ESET Releases Annual Threat Trends Predictions for 2014: The Challenge of Internet Privacy
December 2013 by ESET
ESET has released its annual predictions for the upcoming year: “Trends 2014 - The Challenge of Internet Privacy”. This year, in the wake of the revelations made by Edward Snowden related to the US National Security Agency (NSA), a key focus is on the growing concern expressed by users regarding their online privacy.
The report elaborates on three main areas of trends for 2014:
Loss of privacy and mechanisms to improve protection on the Internet – the trend of “going to the cloud” and how it affects privacy; the NSA and the privacy debate and how users can protect their information online (e.g. data encryption).

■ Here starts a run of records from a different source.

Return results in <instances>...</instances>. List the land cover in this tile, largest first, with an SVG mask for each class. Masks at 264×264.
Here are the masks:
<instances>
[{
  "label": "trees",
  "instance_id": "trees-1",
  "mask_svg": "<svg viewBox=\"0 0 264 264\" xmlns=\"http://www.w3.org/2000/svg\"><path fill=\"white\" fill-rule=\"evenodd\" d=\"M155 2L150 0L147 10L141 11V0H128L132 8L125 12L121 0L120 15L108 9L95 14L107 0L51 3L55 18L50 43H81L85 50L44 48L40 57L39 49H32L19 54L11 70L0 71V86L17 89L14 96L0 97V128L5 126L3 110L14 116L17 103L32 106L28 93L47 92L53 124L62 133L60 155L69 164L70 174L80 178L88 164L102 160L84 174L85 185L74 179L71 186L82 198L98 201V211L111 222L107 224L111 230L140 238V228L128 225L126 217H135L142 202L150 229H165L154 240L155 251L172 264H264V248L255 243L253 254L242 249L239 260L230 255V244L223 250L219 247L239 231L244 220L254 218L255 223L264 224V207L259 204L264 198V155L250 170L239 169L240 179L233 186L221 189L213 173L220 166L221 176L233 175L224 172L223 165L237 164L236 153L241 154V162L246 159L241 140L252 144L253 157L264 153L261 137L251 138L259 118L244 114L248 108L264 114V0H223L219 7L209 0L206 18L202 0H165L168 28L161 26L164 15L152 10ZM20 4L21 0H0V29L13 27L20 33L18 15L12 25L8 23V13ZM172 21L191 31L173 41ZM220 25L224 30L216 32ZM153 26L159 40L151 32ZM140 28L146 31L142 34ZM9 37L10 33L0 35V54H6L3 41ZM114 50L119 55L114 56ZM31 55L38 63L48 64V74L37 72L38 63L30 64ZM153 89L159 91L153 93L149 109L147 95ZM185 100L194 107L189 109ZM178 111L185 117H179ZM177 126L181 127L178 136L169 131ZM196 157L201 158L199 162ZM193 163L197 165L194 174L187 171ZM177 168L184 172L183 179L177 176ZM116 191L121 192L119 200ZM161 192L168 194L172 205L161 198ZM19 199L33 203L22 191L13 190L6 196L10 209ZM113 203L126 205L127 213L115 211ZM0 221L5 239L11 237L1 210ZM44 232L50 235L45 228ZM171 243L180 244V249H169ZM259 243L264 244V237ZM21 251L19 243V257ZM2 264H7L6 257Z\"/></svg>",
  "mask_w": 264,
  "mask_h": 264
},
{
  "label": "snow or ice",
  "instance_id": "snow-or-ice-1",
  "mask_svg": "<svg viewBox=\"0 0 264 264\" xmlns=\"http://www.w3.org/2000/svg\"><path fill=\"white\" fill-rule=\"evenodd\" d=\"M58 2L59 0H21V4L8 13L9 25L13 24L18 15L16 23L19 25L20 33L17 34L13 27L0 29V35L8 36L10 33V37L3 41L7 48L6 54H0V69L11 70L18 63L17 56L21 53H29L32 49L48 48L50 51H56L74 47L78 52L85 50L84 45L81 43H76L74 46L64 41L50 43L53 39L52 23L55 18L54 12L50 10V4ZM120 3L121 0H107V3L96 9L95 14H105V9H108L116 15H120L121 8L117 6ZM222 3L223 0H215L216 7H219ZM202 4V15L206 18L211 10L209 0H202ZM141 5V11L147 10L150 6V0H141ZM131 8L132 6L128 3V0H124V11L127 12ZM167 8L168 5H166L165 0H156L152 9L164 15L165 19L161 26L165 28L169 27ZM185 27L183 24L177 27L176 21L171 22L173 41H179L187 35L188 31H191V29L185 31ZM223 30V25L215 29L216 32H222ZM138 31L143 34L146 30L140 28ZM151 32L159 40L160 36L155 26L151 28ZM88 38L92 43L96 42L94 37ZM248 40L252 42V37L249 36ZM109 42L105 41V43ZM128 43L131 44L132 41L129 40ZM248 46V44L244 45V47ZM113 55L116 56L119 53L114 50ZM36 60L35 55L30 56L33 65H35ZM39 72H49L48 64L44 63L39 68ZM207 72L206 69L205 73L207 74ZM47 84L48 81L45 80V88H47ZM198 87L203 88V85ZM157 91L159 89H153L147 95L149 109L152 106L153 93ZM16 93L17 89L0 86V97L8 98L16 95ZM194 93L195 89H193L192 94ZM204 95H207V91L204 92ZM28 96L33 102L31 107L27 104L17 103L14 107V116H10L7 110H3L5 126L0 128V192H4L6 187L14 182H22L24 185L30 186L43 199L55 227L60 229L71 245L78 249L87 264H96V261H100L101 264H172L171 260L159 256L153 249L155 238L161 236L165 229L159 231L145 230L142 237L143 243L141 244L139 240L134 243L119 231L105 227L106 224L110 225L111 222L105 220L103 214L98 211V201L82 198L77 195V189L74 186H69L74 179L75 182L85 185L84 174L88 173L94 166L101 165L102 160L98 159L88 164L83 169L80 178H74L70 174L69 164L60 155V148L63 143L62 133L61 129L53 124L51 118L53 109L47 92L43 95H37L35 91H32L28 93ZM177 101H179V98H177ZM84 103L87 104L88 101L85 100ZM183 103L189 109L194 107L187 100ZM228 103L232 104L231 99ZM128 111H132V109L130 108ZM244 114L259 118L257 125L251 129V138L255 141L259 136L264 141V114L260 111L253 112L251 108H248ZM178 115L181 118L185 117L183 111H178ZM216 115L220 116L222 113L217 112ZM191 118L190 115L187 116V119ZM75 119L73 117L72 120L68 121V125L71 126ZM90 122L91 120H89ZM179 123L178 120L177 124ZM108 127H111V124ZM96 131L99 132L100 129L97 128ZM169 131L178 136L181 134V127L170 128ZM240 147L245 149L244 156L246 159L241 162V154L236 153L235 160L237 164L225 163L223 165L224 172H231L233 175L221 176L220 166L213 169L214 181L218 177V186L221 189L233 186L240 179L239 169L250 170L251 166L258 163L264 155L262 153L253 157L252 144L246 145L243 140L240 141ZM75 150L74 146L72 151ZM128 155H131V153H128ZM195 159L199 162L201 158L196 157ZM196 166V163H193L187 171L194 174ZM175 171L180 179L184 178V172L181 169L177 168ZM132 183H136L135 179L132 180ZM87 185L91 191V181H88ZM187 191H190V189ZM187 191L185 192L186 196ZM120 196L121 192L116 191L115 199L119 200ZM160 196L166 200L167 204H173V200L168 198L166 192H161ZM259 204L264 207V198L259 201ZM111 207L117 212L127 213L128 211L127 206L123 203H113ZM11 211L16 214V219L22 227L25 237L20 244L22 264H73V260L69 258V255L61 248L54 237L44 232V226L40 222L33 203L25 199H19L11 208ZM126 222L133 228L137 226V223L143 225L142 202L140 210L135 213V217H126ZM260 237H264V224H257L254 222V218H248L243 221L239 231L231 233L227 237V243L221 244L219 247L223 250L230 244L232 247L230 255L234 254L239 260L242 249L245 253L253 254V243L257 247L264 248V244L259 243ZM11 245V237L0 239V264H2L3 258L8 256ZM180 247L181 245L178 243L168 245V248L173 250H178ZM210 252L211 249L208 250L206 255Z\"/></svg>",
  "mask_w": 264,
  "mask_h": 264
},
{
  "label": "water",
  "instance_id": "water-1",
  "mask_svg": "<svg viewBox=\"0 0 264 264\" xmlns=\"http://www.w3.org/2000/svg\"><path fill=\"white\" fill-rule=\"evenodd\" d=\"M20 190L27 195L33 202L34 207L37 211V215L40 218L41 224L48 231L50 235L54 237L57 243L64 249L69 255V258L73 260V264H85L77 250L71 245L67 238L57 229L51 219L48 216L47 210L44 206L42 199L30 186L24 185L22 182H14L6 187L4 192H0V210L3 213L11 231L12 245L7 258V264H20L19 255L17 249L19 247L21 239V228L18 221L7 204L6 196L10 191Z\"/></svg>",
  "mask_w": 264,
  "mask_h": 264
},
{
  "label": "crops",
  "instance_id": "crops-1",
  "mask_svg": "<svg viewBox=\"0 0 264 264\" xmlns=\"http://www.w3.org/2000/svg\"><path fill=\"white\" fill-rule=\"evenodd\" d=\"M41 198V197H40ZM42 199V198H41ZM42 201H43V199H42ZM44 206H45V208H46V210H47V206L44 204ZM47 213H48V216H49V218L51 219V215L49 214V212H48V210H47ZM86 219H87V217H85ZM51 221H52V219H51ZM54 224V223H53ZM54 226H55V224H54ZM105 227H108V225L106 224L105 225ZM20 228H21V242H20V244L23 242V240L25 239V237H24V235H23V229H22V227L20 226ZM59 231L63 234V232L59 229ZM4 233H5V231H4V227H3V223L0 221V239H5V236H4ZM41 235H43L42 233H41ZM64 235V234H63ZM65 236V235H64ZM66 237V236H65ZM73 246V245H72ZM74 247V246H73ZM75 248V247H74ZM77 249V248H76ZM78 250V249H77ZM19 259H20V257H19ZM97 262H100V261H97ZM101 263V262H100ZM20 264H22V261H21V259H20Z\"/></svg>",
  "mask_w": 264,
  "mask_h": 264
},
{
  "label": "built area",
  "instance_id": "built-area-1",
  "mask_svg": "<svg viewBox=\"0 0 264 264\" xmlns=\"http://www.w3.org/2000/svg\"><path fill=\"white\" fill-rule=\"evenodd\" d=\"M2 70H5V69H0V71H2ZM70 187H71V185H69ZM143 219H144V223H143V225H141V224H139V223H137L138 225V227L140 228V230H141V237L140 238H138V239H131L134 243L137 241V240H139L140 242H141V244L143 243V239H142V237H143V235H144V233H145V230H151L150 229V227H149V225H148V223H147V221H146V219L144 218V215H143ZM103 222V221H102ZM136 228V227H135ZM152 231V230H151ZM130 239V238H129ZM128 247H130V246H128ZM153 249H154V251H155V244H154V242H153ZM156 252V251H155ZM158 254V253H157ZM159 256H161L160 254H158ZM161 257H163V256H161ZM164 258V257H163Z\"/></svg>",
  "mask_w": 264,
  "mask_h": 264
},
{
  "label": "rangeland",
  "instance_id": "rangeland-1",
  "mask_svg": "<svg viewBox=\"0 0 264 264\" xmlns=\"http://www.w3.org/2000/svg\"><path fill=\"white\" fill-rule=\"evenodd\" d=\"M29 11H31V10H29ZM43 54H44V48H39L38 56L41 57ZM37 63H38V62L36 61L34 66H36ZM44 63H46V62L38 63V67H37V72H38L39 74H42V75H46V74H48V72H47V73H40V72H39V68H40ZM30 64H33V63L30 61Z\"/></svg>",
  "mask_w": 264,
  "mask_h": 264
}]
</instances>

“The challenge to internet privacy has not meant a decrease in cases of people affected by any malicious code or other kind of computer threat. It can be asserted that concern about privacy is a good starting point on the user side; however, it is essential for people to be aware of all aspects of information security. Otherwise, it is not possible to mitigate the impact of computer threats,” states the report.
Computer threats for Android OS – In its 2013 report, ESET predicted a major increase in Android malware. Comparing the detections that occured in 2012 and 2013, incidents of Android malware have increased by more than 60 percent. This significant increase will continue in 2014.
The report, prepared by researchers at ESET Latin America’s Research Laboratory in Buenos Aires, notes that cybercriminals are applying classic attack methodologies towards mobile platforms. On this basis, the discovery of critical vulnerabilities and their later exploitation through malicious code represent an evolution of cybercrime affecting mobile technology.
Other trends – new spread of malicous code in the form of ransomware (e.g. filecoders like Cryptolocker); vulnerabilities in Java; ever-present and more complex botnets; 64-bit threats and malicious codes that try to obtain profits by stealing electronic coins and a variety of non-traditional devices such as smart cars, game consoles, smart TVs and others which introduce the possibility that in a future, threats for this kind of technology may be seen.